### What you are asked to do
What you should copy is the line containing "asking price. | [optional] [default to null]" and all lines after it in the entries below, exactly and without anything added.
=== The data ===
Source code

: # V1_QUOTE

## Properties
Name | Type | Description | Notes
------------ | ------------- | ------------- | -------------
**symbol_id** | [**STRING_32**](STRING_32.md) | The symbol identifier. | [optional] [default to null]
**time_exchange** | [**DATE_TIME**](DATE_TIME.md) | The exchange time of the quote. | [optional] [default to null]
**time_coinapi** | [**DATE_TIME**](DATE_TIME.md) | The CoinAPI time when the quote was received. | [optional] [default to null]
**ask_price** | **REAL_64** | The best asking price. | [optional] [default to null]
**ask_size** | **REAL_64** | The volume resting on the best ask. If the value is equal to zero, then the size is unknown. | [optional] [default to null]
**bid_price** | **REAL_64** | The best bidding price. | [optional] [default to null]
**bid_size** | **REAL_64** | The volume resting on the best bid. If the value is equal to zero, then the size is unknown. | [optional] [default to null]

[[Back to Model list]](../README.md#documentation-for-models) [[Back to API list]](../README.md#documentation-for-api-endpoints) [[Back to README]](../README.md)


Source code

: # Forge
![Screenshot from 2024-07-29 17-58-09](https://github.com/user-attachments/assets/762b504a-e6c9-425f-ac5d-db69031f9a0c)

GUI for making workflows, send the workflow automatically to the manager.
===
### Result of the exercise
**ask_price** | **REAL_64** | The best asking price. | [optional] [default to null]
**ask_size** | **REAL_64** | The volume resting on the best ask. If the value is equal to zero, then the size is unknown. | [optional] [default to null]
**bid_price** | **REAL_64** | The best bidding price. | [optional] [default to null]
**bid_size** | **REAL_64** | The volume resting on the best bid. If the value is equal to zero, then the size is unknown. | [optional] [default to null]

[[Back to Model list]](../README.md#documentation-for-models) [[Back to API list]](../README.md#documentation-for-api-endpoints) [[Back to README]](../README.md)


Source code

: # Forge
![Screenshot from 2024-07-29 17-58-09](https://github.com/user-attachments/assets/762b504a-e6c9-425f-ac5d-db69031f9a0c)

GUI for making workflows, send the workflow automatically to the manager.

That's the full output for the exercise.